Post-2005, a disaster management control room, which is unarguably one of the most equipped in the country, was set up for the city and suburbs, having a coordination centre for all nodal and ancillary services, including the navy and the coast guard and 5,000 CCTVs that give live feeds. The staffers were coordinated, firemen and rescue ops moved in sync with issues relayed from the control room.
This control room prevented the panic and disarray that ensues in civic operations in such events.
Most importantly, within hours of the fury of the rain and wind subsiding, the water from our streets was out and the streets were normal. This time, unlike 2005, the water was out as soon as the rains subsided. What lasted long was a halt in transportation as the Railways couldn't resume full-scale services until the next evening. Additionally, 70 municipal schools across the city were opened up and more than 5,000 people took shelter overnight.”

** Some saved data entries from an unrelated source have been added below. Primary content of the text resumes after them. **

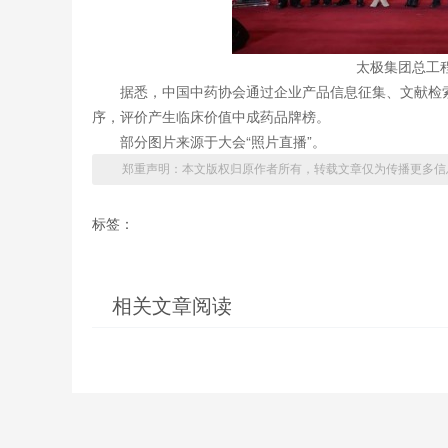
太极集团总工
据悉，中国中药协会通过企业产品信息征集、文献检
序，评价产生临床价值中成药品牌榜。
部分图片来源于大会“照片直播”。
郑重声明：本文版权归原作者所有，转载文章仅为传播更多信
标签：
相关文章阅读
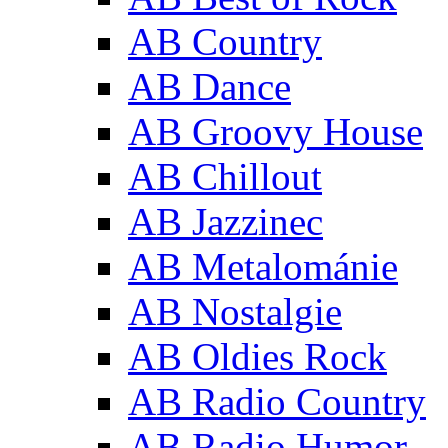
AB Country
AB Dance
AB Groovy House
AB Chillout
AB Jazzinec
AB Metalománie
AB Nostalgie
AB Oldies Rock
AB Radio Country
AB Radio Humor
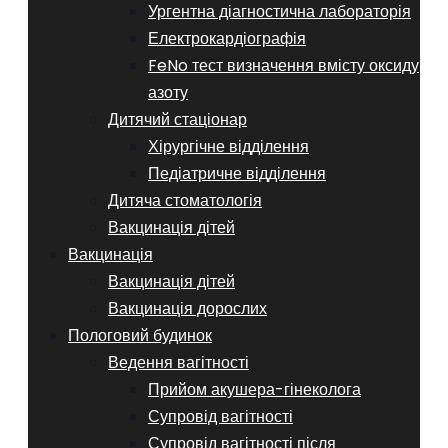
Ургентна діагностична лабораторія
Електрокардіографія
FeNo тест визначення вмісту оксиду
азоту
Дитячий стаціонар
Хірургічне відділення
Педіатричне відділення
Дитяча стоматологія
Вакцинація дітей
Вакцинація
Вакцинація дітей
Вакцинація дорослих
Пологовий будинок
Ведення вагітності
Прийом акушера-гінеколога
Супровід вагітності
Супровід вагітності після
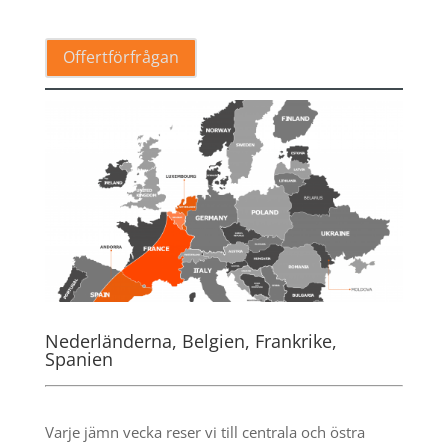
Offertförfrågan
Nederländerna, Belgien, Frankrike,
Spanien
.
Varje jämn vecka reser vi till centrala och östra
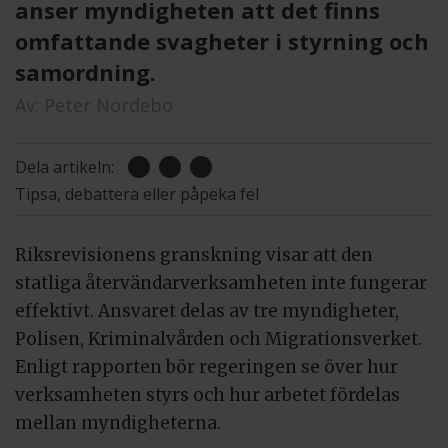
anser myndigheten att det finns
omfattande svagheter i styrning och
samordning.
Av:
Peter Nordebo
Dela artikeln:
Tipsa, debattera eller påpeka fel
Riksrevisionens granskning visar att den
statliga återvändarverksamheten inte fungerar
effektivt. Ansvaret delas av tre myndigheter,
Polisen, Kriminalvården och Migrationsverket.
Enligt rapporten bör regeringen se över hur
verksamheten styrs och hur arbetet fördelas
mellan myndigheterna.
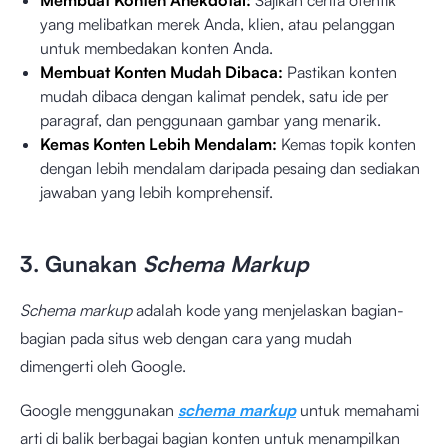
Membuat Konten Anekdotal:
Sajikan cerita otentik
yang melibatkan merek Anda, klien, atau pelanggan
untuk membedakan konten Anda.
Membuat Konten Mudah Dibaca:
Pastikan konten
mudah dibaca dengan kalimat pendek, satu ide per
paragraf, dan penggunaan gambar yang menarik.
Kemas Konten Lebih Mendalam:
Kemas topik konten
dengan lebih mendalam daripada pesaing dan sediakan
jawaban yang lebih komprehensif.
3. Gunakan
Schema Markup
Schema markup
adalah kode yang menjelaskan bagian-
bagian pada situs web dengan cara yang mudah
dimengerti oleh Google.
Google menggunakan
schema markup
untuk memahami
arti di balik berbagai bagian konten untuk menampilkan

Except that on July 26th 2005 it had rained three times more than on August 29th2017 and the warning to not to venture out came far too late according all the stakeholders that Outlook spoke to.
According to the white paper (prepared from information by the Civic body through RTI) published by Praja, more than 50% of complaints (42001) filed in 2016 by the citizens about various civic issues (81555), top three remain about roads, buildings and drainage. Only 58% of the total complaints were closed.
However, picture this. Replacement of a manhole took 21 days when the citizen’s charter recommends action in 1 day. A choked drainage complaint took 11 days and over-flowing manholes take 20 days for the problem to be solved.
Urban planners and activists list out several such factors including the disaster management plan, cleaning and dredging of nullahs, Mithi river, better response from the railways and most importantly communication between different agencies that are responsible for the city. Not to mention the dilapidated buildings in which hapless people continue to live for they have no viable option. And that issue comes under yet another department.
Milind Deora, former MP from South Mumbai, underlines the lack of coordination. “The real issue is who represents this city. Regardless of party politics, too many agencies (such as the BMC, departments of state government, fire, railways etc) are reporting to different bosses. Consequently, there is no cohesive plan, no one is in charge of the city in times of disasters. I have seen this in 2005, during terror attacks and now. Unless there is direct election for the Mayor’s post and he or she is empowered to take decisions, such collapse cannot be prevented. At the moment, no one is running the city.”
Mhaske says accountability and fixing of responsibility is crucial to making some headway in managing the mess that the city is in. “If any of these, the BMC commissioner or minister of urban development were a private job, that person would have lost the job.”
Instead more than 50 people lost their lives.
Several clean up drives will soon be organized by citizen’s groups to clean up the garbage thrown by the sea one more time as the last day of Ganesh festival concludes and the rains start to wind up slowly. Until next year.